In southeastern Sicily, the Noto Valley was included in the UNESCO World Heritage List in 2002 because of its magnificent late Baroque cities. The eight Baroque cities of this area – Caltagirone, Militello, Catania, Modica, Noto, Palazzolo, Ragusa, and Scicli – already existed in Medieval times, but they were rebuilt, in part or entirely, after 1693 in the predominant style of the time.
Known in ancient times by the name Ibla, Ragusa has two distinct city centers, one rebuilt after 1693 and the other reconstructed following the old Medieval model.

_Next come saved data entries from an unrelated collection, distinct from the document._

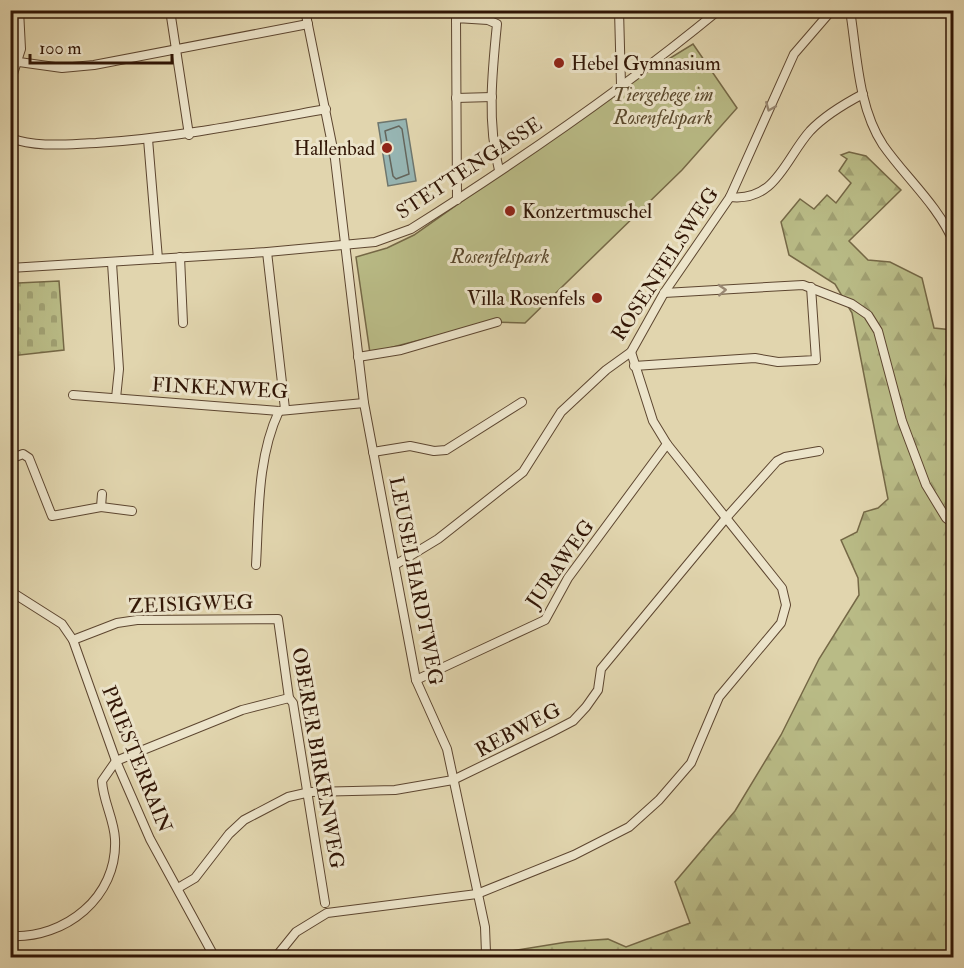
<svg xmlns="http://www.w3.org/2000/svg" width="964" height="968" viewBox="0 0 964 968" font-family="'IM FELL Double Pica',serif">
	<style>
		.forest { fill: url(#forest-firs); stroke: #756846; stroke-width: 1.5 }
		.cemetery { fill: url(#cemetery-stones); stroke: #756846; stroke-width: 1.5 }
		.park { fill: #b9bb86; stroke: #756846; stroke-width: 1.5 }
		.water { fill: #97b6b4; stroke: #6e766e; stroke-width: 1.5 }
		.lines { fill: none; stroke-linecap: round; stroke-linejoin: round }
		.shore { stroke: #64665d; stroke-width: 1.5 }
		.minor-casing { stroke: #5d4630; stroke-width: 10 }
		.minor { stroke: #ece4ca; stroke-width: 8 }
		.oneway { stroke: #988772 }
		.poi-dot { fill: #8f2418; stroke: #ece4ca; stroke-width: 2 }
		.labels { text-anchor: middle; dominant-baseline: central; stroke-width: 6; stroke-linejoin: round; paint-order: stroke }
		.poi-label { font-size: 20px; fill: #311606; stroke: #ece4ca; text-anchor: start }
		.park-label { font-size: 20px; font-style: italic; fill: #5a482c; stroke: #ece4ca }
		.street-label { font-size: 20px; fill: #311606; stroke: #ece4ca }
	</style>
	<defs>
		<pattern id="forest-firs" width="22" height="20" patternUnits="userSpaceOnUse" patternTransform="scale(1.5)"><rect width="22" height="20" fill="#b9bb86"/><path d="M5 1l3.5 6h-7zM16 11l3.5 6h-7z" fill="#a0a072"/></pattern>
		<pattern id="cemetery-stones" width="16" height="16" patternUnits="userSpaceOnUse" patternTransform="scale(1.5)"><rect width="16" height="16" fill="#b9bb86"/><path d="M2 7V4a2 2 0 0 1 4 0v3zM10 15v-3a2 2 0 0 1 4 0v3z" fill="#a0a072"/></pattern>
	</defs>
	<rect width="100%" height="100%" fill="#e1d5ae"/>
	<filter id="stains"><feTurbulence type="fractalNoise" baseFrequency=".00333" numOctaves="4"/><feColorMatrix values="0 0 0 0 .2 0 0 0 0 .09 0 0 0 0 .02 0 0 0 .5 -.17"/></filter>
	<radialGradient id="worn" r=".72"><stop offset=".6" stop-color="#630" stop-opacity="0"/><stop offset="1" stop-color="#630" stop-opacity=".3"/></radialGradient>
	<polygon class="forest" points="849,152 866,156 901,190 849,241 868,260 890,262 922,278 934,328 953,330 953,957 467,958 567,942 608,939 626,947 690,923 675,882 735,811 781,735 819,659 859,595 858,578 841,540 857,532 864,512 878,508 888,499 852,313 835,284 789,255 781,222 800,199 814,209 827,195 836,203 851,183 839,171 847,159 841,155"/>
	<polygon class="cemetery" points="10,277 14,277 18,283 59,281 64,350 11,356"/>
	<polygon class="park" points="693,44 737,108 682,170 525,323 489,322 370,353 356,257 387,248 414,235 628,84"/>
	<polygon class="water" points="406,119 416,181 388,186 378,123"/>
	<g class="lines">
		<polygon class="shore" points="399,126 402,129 409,174 396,179 393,176 385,131"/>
		<g class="minor-casing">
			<g id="minor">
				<polyline points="170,10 189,135"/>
				<polyline points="305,10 335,159 364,403 416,680 447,749 485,927 486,953"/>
				<polyline points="619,10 621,85"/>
				<path d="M850,10C857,54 858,107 883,145C906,178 938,205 954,243"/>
				<polyline points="19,62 62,68 94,65 308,24"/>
				<polyline points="10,83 21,49 19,10"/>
				<polyline points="456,98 492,97"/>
				<path d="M10,138C38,148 67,144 96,143C174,138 249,123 326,109"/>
				<polyline points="148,139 158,259"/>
				<path d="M730,197C776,202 785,159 810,131C825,115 844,104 863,94"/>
				<path d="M457,200L456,18L488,20L497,24C492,73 487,123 499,170"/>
				<polyline points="267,252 285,409"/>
				<polyline points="180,257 183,323"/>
				<polyline points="112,263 119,369 116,398"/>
				<path d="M10,268L267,252L375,242L411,229C517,162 622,90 719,10"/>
				<polyline points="664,293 803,285 852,304 868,315 878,331 902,421 926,485 946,518 954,524"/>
				<polyline points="954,340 950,385 954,403"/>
				<polyline points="358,357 401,350 497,322"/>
				<polyline points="634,366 755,358 778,362 816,360 811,287"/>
				<polyline points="73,395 279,411 364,403"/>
				<polyline points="373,452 410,446 434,451 446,450 522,402"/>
				<polyline points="10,459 23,454 29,458 52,516 101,507 102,494"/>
				<polyline points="101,507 132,511"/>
				<path d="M256,565C259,513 257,458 279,411"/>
				<polyline points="395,565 438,539 523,472 561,412 606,370 631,352 664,293 730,197 794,54 832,10"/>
				<polyline points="10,591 62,624 73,640 116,761 150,839 215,958"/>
				<polyline points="73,640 117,623 137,620 278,619 289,698 293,703 325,903"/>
				<polyline points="416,680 545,620 568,578 667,444"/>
				<polyline points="178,888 195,878 229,834 244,820 288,797 310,792 395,790 453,780 550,733 573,721 586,707 598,690 601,669 726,518 777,461 785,457 819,451"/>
				<path d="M10,936C65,939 118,897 115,839C114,819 103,801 102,781L116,761L242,710L289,698"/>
				<polyline points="275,958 296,932 327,913 477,894 574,855 629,827 659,800 691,763 719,697 781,623 786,605 782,588 667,444 653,421 631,352"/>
			</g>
		</g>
		<use href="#minor" class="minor"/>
	</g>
	<defs><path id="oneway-chevron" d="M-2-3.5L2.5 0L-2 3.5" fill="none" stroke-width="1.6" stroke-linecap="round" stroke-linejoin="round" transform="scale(1.5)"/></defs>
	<g class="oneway">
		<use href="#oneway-chevron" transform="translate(770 107) rotate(112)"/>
		<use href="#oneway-chevron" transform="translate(722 290) rotate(-3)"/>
	</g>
	<g class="poi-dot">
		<circle cx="559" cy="63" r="6"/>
		<circle cx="387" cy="148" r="6"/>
		<circle cx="510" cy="211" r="6"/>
		<circle cx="597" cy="298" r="6"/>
	</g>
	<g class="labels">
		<g class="poi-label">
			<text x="571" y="63">Hebel Gymnasium</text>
			<text x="375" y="148" text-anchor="end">Hallenbad</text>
			<text x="522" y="211">Konzertmuschel</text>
			<text x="585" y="298" text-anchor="end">Villa Rosenfels</text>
		</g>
		<g class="park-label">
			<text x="663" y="94">Tiergehege im<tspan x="663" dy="23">Rosenfelspark</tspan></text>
			<text x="500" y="256">Rosenfelspark</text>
		</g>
		<g class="street-label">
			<text transform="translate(469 168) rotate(-33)">STETTENGASSE</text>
			<text transform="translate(665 264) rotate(-57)">ROSENFELSWEG</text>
			<text transform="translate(220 388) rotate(3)">FINKENWEG</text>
			<text transform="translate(560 564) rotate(-55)">JURAWEG</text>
			<text transform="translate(416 581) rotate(79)">LEUSELHARDTWEG</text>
			<text transform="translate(191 604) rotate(-2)">ZEISIGWEG</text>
			<text transform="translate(518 730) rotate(-28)">REBWEG</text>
			<text transform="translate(318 758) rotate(80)">OBERER BIRKENWEG</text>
			<text transform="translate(137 759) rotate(68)">PRIESTERRAIN</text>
		</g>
	</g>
	<rect width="964" height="968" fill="none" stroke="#e1d5ae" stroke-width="36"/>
	<rect x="12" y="12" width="940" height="944" fill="none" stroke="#311606" stroke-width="3"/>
	<rect x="18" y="18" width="928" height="932" fill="none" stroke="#311606" stroke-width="1.5"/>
	<path d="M30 54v9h142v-9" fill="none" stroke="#311606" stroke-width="3"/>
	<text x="39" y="54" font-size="18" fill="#311606" stroke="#ece4ca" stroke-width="4.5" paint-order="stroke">100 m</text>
	<rect width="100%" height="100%" filter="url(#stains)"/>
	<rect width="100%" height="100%" fill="url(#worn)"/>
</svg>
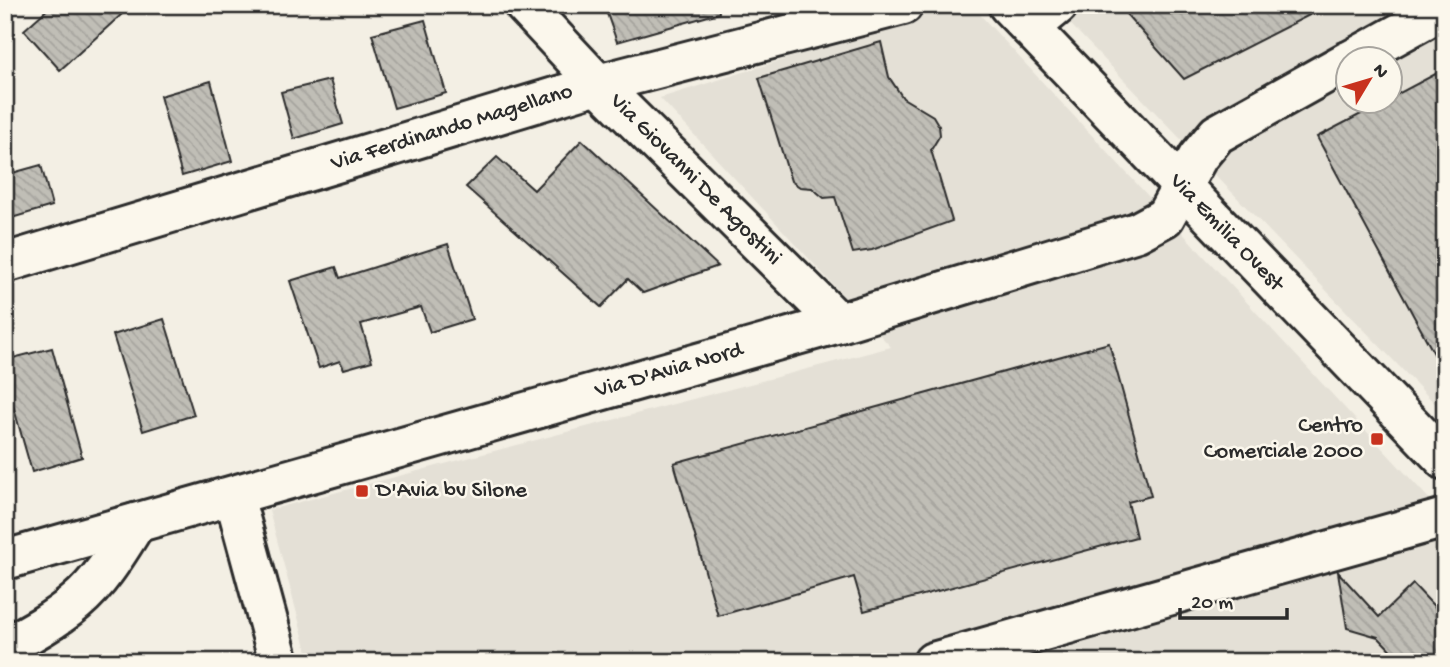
<svg xmlns="http://www.w3.org/2000/svg" width="1450" height="667" font-family="'Gochi Hand',sans-serif">
<style>
.built{fill:#e4e0d6;fill-rule:evenodd}
.building{fill:url(#building-back-hatch);stroke:#2b2b2b;stroke-width:2}
.lines{fill:none;stroke-linecap:round;stroke-linejoin:round}
.minor-casing{stroke:#2b2b2b;stroke-width:44}
.major-casing{stroke:#2b2b2b;stroke-width:44}
.minor{stroke:#fbf7ec;stroke-width:38}
.major{stroke:#fbf7ec;stroke-width:38}
.poi-dot{fill:#c8321e;stroke:#fbf7ec;stroke-width:2.5}
.labels{text-anchor:middle;dominant-baseline:central;stroke-width:5;stroke-linejoin:round;paint-order:stroke}
.street-label{font-size:23px;fill:#2b2b2b;stroke:#fbf7ec}
.poi-label{font-size:23px;fill:#2b2b2b;stroke:#fbf7ec;text-anchor:end}
</style>
<defs>
<pattern id="building-back-hatch" width="6" height="6" patternUnits="userSpaceOnUse" patternTransform="scale(1.75)"><rect width="6" height="6" fill="#c0beb6"/><path d="M-1 5l2 2M0 0l6 6M5-1l2 2" fill="none" stroke="#a5a39d"/></pattern>
</defs>
<rect width="100%" height="100%" fill="#f3efe4"/>
<filter id="ink" filterUnits="userSpaceOnUse"><feTurbulence type="fractalNoise" baseFrequency=".0143" numOctaves="2"/><feDisplacementMap in="SourceGraphic" scale="14" xChannelSelector="R" yChannelSelector="G"/><feConvolveMatrix kernelMatrix="1 2 1 2 8 2 1 2 1" color-interpolation-filters="sRGB"/></filter>
<g filter="url(#ink)">
<g class="built">
<path d="M960,5H971L1445,516V662H310L269,510L891,347L660,98Z"/>
<path d="M1052,5H1445V414ZM1348,60H1390V102H1348Z"/>
</g>
<g class="building">
<path d="M52,5H132L60,70L24,30Z"/>
<path d="M604,5H718L719,13L617,42Z"/>
<path d="M1118,5H1329L1184,79Z"/>
<path d="M425,20L446,93L394,108L372,34Z"/>
<path d="M881,42L889,77L903,98L933,116L939,126L940,135L931,150L952,221L872,250L853,253L835,197L824,198L812,188L800,187L791,181L759,78Z"/>
<path d="M1445,69V374L1317,137L1384,102H1390V98Z"/>
<path d="M330,80L343,124L294,139L281,92Z"/>
<path d="M211,81L232,161L182,176L160,96Z"/>
<path d="M582,140L718,266L643,293L628,279L601,307L466,187L497,157L534,190Z"/>
<path d="M41,165L52,206L5,220V175Z"/>
<path d="M448,244L472,319L430,332L421,307L361,324L372,361L344,369L340,361L319,368L290,281L336,267L340,278Z"/>
<path d="M164,319L194,415L143,431L113,335Z"/>
<path d="M1109,343L1151,496L1128,502L1136,537L864,611L854,577L718,616L674,463Z"/>
<path d="M52,348L82,457L32,472L5,377V360Z"/>
<path d="M1338,572L1379,617L1413,584L1445,618V662H1402L1378,637L1347,628Z"/>
</g>
<g class="lines">
<g class="minor-casing">
<g id="minor">
<path d="M524,5L598,84L839,323"/>
<path d="M1030,28L1058,5"/>
<path d="M1351,60L1445,8"/>
<path d="M5,263L598,84L903,5"/>
<path d="M234,496L279,662"/>
<path d="M5,560L839,323L1137,232L1165,217L1198,157L1217,134L1348,61"/>
<path d="M5,647C29,634 55,620 76,602C101,581 119,550 136,523"/>
<path d="M933,662L1445,518"/>
</g>
</g>
<g class="major-casing">
<path id="major" d="M1008,5L1445,460"/>
</g>
<use href="#minor" class="minor"/>
<use href="#major" class="major"/>
</g>
</g>
<g class="poi-dot">
<rect x="1370" y="432" width="14" height="14" rx="3.5"/>
<rect x="355" y="484" width="14" height="14" rx="3.5"/>
</g>
<g class="labels">
<g class="street-label">
<text transform="translate(452 128) rotate(-17)">Via Ferdinando Magellano</text>
<text transform="translate(695 180) rotate(45)">Via Giovanni De Agostini</text>
<text transform="translate(1226 233) rotate(46)">Via Emilia Ovest</text>
<text transform="translate(669 371) rotate(-16)">Via D'Avia Nord</text>
</g>
<g class="poi-label">
<text x="1363" y="426">Centro<tspan x="1363" dy="26">Comerciale 2000</tspan></text>
<text x="376" y="491" text-anchor="start">D'Avia bv Silone</text>
</g>
</g>
<rect width="1450" height="667" fill="none" stroke="#fbf7ec" stroke-width="28"/>
<rect x="14" y="14" width="1422" height="639" fill="none" stroke="#2b2b2b" stroke-width="2.5" filter="url(#ink)"/>
<g transform="translate(1369 80) rotate(52)"><circle r="33" fill="#fbf7ec" stroke="#a8a59f" stroke-width="2"/>
<path d="M0-5L12 26L0 18L-12 26Z" fill="#c8321e"/>
<text y="-10" font-size="19" font-weight="bold" text-anchor="middle" fill="#2b2b2b">N</text>
</g>
<path d="M1180 608v10h107v-10" fill="none" stroke="#2b2b2b" stroke-width="3.5"/>
<text x="1191" y="608" font-size="21" fill="#2b2b2b" stroke="#fbf7ec" stroke-width="5" paint-order="stroke">20 m</text>
</svg>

The Baroque style in Ragusa is represented by nine main churches (among which the Chiesa di San Giovanni Battista, the Chiesa di San Giorgio, and the Chiesa Santa Maria dei Miracoli) and seven “palazzi” (among which Palazzo della Cancelleria, Palazzo Bertini, and Palazzo Cosentini).
Palazzolo and Modica also have two city centers. In Palazzolo the first is the Medieval center, around which the city was reconstructed after the earthquake. The ‘new town’ later developed around another city center. Particularly noteworthy are the churches of San Sebastiano and of the Santi Pietro e Paolo. Modica is also a town of rare beauty, with the old city center perched on a hill of the Iblei mountains, the new center is instead built in the valley. Among the monuments of the city, particularly noteworthy are the Cattedrale di San Giorgio and the Chiesa di San Pietro.
Caltagirone, too, has strong ties between pre- and post-earthquake construction. Its sumptuous architecture and the beauty of its facades is evident in churches such as Santa Maria del Monte or San Giacomo Apostolo, and in “palazzi” such as the Corte Capitanale and the Civic Museum. Militello in Val di Catania has a very peculiar pre-1693 city plan which was copied faithfully in the late-baroque reconstruction (see the churches San Nicolò and Santa Maria della Stella).
Noto was instead rebuilt on an entirely new site, also on two levels. The newer part, on a slope, has a series of buildings and streets in Baroque style (see Palazzo Ducezi or the San Nicolò Cathedral). Catania was also rebuilt from scratch, a true late-baroque jewel with its splendid Piazza del Duomo and the beautiful Via dei Crociferi.
Finally, the last late-baroque jewel of the Noto Valley is beautiful Scicli, where churches and villas form an astounding urban panorama. In particular, the decoration of the façade of Palazzo Beneventano is of great artistic and architectural import.